One of the members of the club was a developer who was ready to have a Grand Opening of his housing development.  He and Coach cooked up the idea of having a tennis exhibition at the development as part of a gala opening, and Bob "Harry" Harrison and I were given the assignment.  Harry also played for OSU, so we were old friends.  But the exciting part of the event was the planned appearance of a celebrity that the developer had hired, or bribed, or coerced in some way to show up and mingle for a while with prospective buyers of his houses while watching our tennis exhibition match.

The celebrity was Anna Maria Alberghetti, a woman who is well-known to those of my generation.  Alberghetti started her career as an opera singer and a child prodigy at the age of 6, performed at Carnegie Hall at 13, and then starred in about a dozen movies in the 1950s and 60s.  She won a Tony Award for her Broadway performance in Carnival in 1962.  I specifically had remembered her in Cinderfella in 1960, where she co-starred with Jerry Lewis.  And she was on the cover of Life magazine twice.  Wow!

So Harry and I were to play a singles match in front of the famous Anna Maria and that was it--no other matches but ours, no other distractions for the movie star.  She could focus on our talent and our Ohio personalities, she would enjoy herself thoroughly, she would raise our praises in Rome when she returned to her homeland, and she would giggle and tease and horse around with us after the match.  In short, she would have an afternoon so entertaining that she would never forget it, nor would she ever forget us.

Anna Maria showed up in a limousine, exactly befitting a famous person.  She was surrounded with 4 or 5 men who wore sunglasses; I assumed they were body guards.  Anna Maria also wore large sunglasses and a large, wide-brimmed hat.  Her arrival was anticipated by the crowd with great excitement; Harry and I giggled like 3rd graders before the match.  The only problem was that she arrived AFTER we had finished our match.  She got there in time to see two tired, sweaty, and smelly wannabes gawking at the black entourage, and I mean black.  The limousine was black.  All the bodyguards were dressed in black.  They reminded me of a scene from The Sopranos.   Everyone wore dark sunglasses.  And Anna Maria never said a word the entire 30 minutes that she was there; I mean she never uttered a sound-not in Italian, not in English, not a moan, not a sigh, nothing.  She signed autographs, while the ends of her mouth were turned up ever so slightly in what could be defined as a smile.

It then occurred to me that maybe the guys in black were sent there by the tennis coach from Purdue, the only team in the Big Ten Conference that we could beat in those days, to whack Harry and me.  This whole thing was just a setup to eliminate one-third of OSU's team.
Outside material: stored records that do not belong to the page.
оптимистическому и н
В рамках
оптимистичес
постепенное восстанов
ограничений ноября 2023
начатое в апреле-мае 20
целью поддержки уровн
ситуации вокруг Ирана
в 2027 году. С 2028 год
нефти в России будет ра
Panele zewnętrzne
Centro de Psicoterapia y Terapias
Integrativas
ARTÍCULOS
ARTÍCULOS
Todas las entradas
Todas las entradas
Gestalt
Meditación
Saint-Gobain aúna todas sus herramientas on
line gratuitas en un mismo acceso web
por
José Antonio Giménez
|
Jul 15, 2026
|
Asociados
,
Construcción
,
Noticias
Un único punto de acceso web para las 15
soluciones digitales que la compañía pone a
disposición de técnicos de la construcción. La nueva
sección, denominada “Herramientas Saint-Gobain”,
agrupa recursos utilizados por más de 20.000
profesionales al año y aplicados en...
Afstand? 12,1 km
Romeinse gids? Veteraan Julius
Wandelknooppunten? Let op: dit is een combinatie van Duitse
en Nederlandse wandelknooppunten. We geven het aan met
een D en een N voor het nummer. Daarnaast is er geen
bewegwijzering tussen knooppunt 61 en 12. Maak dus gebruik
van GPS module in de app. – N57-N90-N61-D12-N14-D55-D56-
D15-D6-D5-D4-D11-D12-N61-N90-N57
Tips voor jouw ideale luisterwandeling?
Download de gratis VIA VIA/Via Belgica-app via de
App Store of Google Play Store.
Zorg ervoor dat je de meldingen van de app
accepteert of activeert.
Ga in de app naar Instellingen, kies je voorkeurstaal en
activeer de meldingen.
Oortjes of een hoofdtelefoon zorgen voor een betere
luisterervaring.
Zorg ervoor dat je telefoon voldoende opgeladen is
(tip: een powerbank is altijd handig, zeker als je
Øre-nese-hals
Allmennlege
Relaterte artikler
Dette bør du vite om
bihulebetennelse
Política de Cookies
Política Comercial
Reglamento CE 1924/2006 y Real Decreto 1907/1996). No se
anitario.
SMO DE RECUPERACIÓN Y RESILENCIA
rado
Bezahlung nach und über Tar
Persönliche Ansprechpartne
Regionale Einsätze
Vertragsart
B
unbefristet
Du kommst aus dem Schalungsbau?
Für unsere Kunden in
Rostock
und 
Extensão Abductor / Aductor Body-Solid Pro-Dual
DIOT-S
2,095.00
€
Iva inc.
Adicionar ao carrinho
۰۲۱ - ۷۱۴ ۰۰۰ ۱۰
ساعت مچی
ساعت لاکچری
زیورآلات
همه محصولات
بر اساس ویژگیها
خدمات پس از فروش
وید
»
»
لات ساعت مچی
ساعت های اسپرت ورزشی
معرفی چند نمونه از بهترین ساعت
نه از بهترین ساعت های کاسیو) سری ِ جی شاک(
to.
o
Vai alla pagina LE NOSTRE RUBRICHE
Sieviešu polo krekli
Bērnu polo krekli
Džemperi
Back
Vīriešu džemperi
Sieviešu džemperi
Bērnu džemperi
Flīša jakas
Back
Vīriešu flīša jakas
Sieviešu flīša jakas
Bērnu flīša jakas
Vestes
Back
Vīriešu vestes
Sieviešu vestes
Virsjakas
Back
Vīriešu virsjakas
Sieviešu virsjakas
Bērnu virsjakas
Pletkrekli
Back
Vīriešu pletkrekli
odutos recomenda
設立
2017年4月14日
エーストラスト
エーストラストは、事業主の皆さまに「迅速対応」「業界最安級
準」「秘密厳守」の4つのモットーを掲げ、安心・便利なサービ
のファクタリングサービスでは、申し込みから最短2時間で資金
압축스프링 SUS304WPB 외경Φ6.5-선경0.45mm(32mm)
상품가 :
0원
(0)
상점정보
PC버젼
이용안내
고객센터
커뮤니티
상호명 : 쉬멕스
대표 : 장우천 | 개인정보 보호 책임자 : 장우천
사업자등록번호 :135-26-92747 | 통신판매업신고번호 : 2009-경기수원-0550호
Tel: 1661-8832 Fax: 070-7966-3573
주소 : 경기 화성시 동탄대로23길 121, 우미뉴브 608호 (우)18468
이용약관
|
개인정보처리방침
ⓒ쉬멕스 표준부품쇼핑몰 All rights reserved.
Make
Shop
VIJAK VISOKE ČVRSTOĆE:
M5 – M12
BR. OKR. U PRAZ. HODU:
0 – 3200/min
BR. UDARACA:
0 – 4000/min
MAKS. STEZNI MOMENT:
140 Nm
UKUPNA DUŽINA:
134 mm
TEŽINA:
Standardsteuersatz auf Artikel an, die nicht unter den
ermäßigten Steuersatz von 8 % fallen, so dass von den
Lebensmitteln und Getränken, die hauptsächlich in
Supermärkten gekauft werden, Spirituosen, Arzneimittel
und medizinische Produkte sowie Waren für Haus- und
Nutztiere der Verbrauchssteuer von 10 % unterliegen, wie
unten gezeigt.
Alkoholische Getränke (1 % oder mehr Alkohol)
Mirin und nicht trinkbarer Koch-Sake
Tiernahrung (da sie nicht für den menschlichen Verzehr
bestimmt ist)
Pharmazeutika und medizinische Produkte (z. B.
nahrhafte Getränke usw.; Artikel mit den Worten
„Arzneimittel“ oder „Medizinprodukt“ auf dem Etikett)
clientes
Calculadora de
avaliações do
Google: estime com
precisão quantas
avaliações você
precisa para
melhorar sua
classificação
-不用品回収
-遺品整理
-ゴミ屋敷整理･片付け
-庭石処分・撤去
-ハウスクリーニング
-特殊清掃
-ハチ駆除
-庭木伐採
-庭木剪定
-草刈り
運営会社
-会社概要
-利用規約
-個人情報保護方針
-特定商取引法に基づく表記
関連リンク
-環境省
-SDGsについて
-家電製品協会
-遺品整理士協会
By sundown I realized that the entire episode was just another of life's disappointments.  We had a lot of those in Ohio.  Anna Maria came and she went.  She saw nothing, said nothing, sang nothing and, I am sure, remembered nothing. 

But I'm much older and more sophisticated now.  I think that next spring I will go to Rome; I love Italy after all.  I will call Anna Maria and have her meet me for coffee at the Piazza Navona.  She can bring along those other hot Italian movie stars of yesteryear--Gina Lollobrigida and Sophia Loren.  I'm sure they all know each other.  And Anna Maria and I can relive old times, and reminisce about Columbus, Ohio, and we will throw our heads back in gleeful laughter, and Gina and Sophia will wish they had been there with us.  Ohhhhhhhhh hum.